Seit dem Beginn der Industrialisierung zu Anfang des 19. Jahrhunderts nimmt die Frage nach dem Ort des Menschen in der Natur breiten Raum ein. Mit der Kunstausstellung „Wo bitte geht's zur Schöpfung?“ soll eine Suche initiiert werden, bei der die Kunstwerke Wegweiser und Gesprächspartner darstellen.

Am Samstag fand nun die Vernissage zu dieser Kunstausstellung in der Kehler Friedenskirche statt, die die beiden Kuratoren Bernd Stephanny und Michael Schleicher zusammen mit dem Kehler Stadtmarketing organisiert hatten. Beide Kuratoren und die fünf weiteren Künstler Birthe Geitmann, Angelika Nain, Reinhold Schäfer, Sabine Staufer und Beate Weigel hatten dazu ihre themenbezogenen Werke zur Verfügung gestellt.

"Tolles Ereignis"

Oberbürgermeister Wolfram Britz fand in seiner Ansprache lobende Worte für diese Ausstellung. "Es sei ein ganz tolles Ereignis, wenn solche Räume auch anders genutzt werden", so Britz weiter.

Zwischen den einzelnen Ansprachen rezitierte Ruth Dilles Texte aus der indigen-amerikanischen Literatur sowie ein Märchen aus dem Allgäu. Ihre Rezitationen hätten nicht treffender zur Ausstellung passen können, die ihr Mann Andreas mit eindrucksvoller Orgelmusik zusätzlich untermalte. "Wo bitte geht's zur Schöpfung?" stellte Pfarrer Andreas Bordne dann am Schluss noch einmal die Frage und erläuterte, dass sich der Titel angesichts der eingereichten Kunstwerke "geradezu aufdränge". Weiter merkte er an, dass diese nicht die letzte Kunstausstellung in der Kirche gewesen sein muss: "Denn Kunst und Religion sind wie Geschwister", so Bordne.

Familie von heute

Vielleicht stellte sich der eine oder andere Besucher bei dieser Vernissage die Frage, was die beiden Schaufensterpuppen neben dem Rednerpult aussagen wollen, die ganz mit Technik umgeben sind. Die Antwort ist einfach: Sie symbolisieren eine Familie von heute, mit Handy und Laptop in der Hand, zwar nebeneinander sitzend, jedoch jeder mit sich selbst beschäftigt. Im Gegenzug dazu sollen die Kunstwerke den Betrachter im Dialog miteinander und untereinander auffordern, herauszufinden, wo der Mensch des 21. Jahrhunderts seinen Platz in der Schöpfung findet, wenn ein Zurück zur Natur so einfach nicht mehr gelebt werden kann. Der Ausstellungsort Friedenskirche Kehl sieht Mensch und Natur dabei nicht sich selbst überlassen, sondern bringt beide in Beziehung als Teil der einen Schöpfung.

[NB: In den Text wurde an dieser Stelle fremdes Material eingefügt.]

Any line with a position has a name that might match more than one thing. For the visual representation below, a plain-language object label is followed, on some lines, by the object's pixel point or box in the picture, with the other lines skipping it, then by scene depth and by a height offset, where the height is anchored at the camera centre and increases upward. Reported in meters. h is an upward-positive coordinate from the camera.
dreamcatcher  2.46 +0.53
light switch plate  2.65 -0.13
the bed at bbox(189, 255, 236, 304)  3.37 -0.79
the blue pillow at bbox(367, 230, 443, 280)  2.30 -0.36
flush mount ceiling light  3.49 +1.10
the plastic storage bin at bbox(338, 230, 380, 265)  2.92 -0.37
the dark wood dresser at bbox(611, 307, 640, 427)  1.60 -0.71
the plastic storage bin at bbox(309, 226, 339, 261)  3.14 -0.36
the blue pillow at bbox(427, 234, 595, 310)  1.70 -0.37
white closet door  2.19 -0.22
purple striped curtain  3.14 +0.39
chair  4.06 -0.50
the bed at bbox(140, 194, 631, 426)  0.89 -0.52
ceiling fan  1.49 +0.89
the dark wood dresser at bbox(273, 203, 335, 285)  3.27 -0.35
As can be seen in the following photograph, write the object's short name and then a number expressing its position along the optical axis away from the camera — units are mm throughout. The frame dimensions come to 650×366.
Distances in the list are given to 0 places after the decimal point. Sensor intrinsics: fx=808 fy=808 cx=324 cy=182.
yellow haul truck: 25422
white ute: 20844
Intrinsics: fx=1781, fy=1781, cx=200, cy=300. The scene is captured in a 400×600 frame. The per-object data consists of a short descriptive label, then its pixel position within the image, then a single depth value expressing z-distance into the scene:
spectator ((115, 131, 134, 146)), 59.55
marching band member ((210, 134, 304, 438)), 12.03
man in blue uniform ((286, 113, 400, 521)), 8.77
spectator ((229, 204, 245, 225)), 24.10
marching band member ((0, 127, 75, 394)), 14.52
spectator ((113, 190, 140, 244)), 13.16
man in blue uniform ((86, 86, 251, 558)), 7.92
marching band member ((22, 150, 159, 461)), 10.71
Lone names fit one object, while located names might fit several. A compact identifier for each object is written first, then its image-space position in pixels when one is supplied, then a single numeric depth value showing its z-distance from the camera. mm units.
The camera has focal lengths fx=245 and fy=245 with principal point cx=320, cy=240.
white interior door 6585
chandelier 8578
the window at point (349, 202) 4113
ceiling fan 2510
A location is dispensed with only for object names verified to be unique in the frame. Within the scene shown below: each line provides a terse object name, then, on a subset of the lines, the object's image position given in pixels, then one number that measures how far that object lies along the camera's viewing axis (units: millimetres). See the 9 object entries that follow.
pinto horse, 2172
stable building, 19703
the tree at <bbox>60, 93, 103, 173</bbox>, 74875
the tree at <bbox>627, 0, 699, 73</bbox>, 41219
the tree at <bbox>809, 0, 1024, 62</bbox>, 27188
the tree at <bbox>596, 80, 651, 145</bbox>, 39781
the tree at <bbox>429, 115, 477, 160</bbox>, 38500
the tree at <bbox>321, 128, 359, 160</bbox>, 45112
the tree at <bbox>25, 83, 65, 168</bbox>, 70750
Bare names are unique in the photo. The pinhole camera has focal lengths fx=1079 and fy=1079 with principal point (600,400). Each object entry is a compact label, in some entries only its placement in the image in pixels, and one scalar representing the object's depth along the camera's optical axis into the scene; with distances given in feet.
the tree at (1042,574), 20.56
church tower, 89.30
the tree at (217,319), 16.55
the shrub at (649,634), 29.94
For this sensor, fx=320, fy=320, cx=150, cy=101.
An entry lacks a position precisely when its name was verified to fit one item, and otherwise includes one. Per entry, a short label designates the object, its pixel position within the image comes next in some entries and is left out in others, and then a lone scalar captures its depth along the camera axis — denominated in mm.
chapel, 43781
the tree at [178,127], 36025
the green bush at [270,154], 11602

Am Sonntag fand ebenfalls in der Friedenskirche Kehl ein Kunstgottesdienst zu der Ausstellung statt. Pfarrer Andreas Bordne reflektierte in seiner Predigt über das Gesamtthema "Wo bitte geht's zur Schöpfung?" und regte an, dass Menschen die Antwort auf diese Frage den Tieren schuldig sind. Die Künstlerin Sabine Staufer schilderte im anschließenden Gespräch über ihr Werk "Röschen", das unter dem Kreuz im Gebetsraum aufgestellt ist, den Besuchern ihre Gedanken beim Malen des Bildes. "Die Röschen am Rehgeweih sollen das Kraftvolle ausstrahlen", erläuterte sie. "Rosen bedeuten Liebe, aber die Dornen bedeuten auch Schmerz."

Vogelgezwitscher im Kirchenraum

Bezirkskantorin Carola Maute übernahm die musikalische Gestaltung des Kunstgottesdienstes an der Orgel mit Klängen, die einen Wald mit Vogelgezwitscher vermittelten. Die Bilder, die durch die sonnendurchfluteten Kirchenfenster angestrahlt wurden, das Orgelspiel von Carola Maute und die Predigt von Pfarrer Andreas Bordne verliehen diesem Kunstgottesdienst eine besondere Ausstrahlung.

Die Kunstwerke in der Friedenskirche am Marktplatz können bis Samstag, 3. Mai, täglich von 11 bis 17 Uhr besichtigt werden.